The National Cohesion and Integration Commission (NCIC) is a government agency of Kenya. It is intended to address and reduce inter-ethnic conflicts.

The Commission was created by the National Cohesion and Integration Act following the 2007–2008 post-election crisis.

==Roles==
The commission's function is primarily prevention of discrimination on the basis of race or ethnicity, advocating for cohesiveness among the diverse groups in the country and enforcing the legal provisions of the National Cohesion and Integration Act 2008.

==Membership==
The current membership of the Commission is:
- Samuel Kobia – Chairperson
- Wambui Nyutu – Vice Chairperson
- Phillip Okundi
- Abdulaziz Ali Farah
- Danvas Makori
- Sam Kona
- Dorcas L. Kedogo

== Nakuru County Peace Accord ==
Nakuru County was seen as the epicenter of violence in the aftermath of the disputed 2007 presidential elections which left over 1,100 people dead and over 350,000 displaced nationwide.

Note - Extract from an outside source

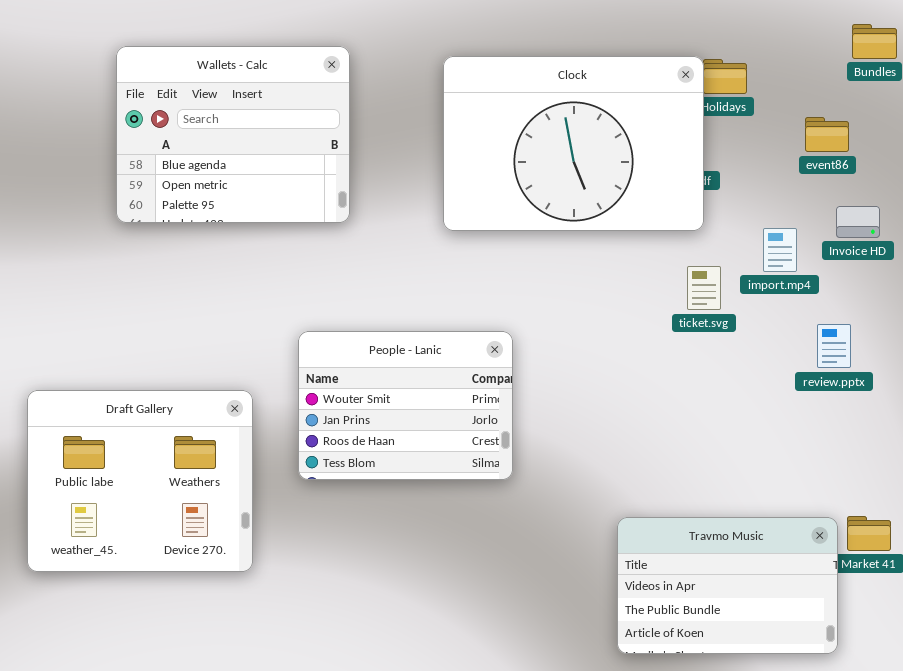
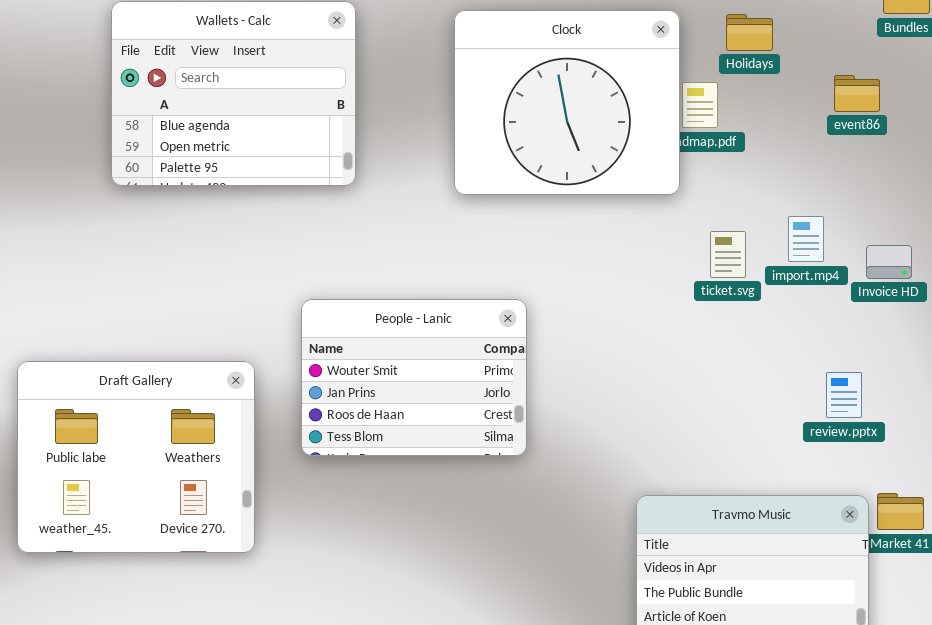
Clock: [443,56,704,231] -> [454,10,680,195], resized
Invoice HD: [836,206,880,238] -> [866,245,912,279], moved
import.mp4: [763,228,797,272] -> [788,216,824,262], moved
review.pptx: [817,324,851,368] -> [826,372,862,418], moved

The Nakuru County Peace Accord (or "Rift Valley Peace Accord") refers to the peace agreement signed on 19 August 2012 between elders of the Agikuyu and Kalenjin communities as well as other ethnic groups of Kenya.

The agreement was signed following a 16-month-long peace process led by the National Cohesion and Integration Commission and the National Steering Committee on Peace Building and Conflict Management, with technical support from the Centre for Humanitarian Dialogue. Alice Wairimu Nderitu, a Commissioner of the National Cohesion and Integration Commission, led the mediation process that led to the peace agreement signed by 10 ethnic communities in Nakuru. For 16 months, she led the crafting the peace process with 100 elders and three mediators. It was designed to address sources of ethnic conflict and a history of violence in the rift valley region of Kenya.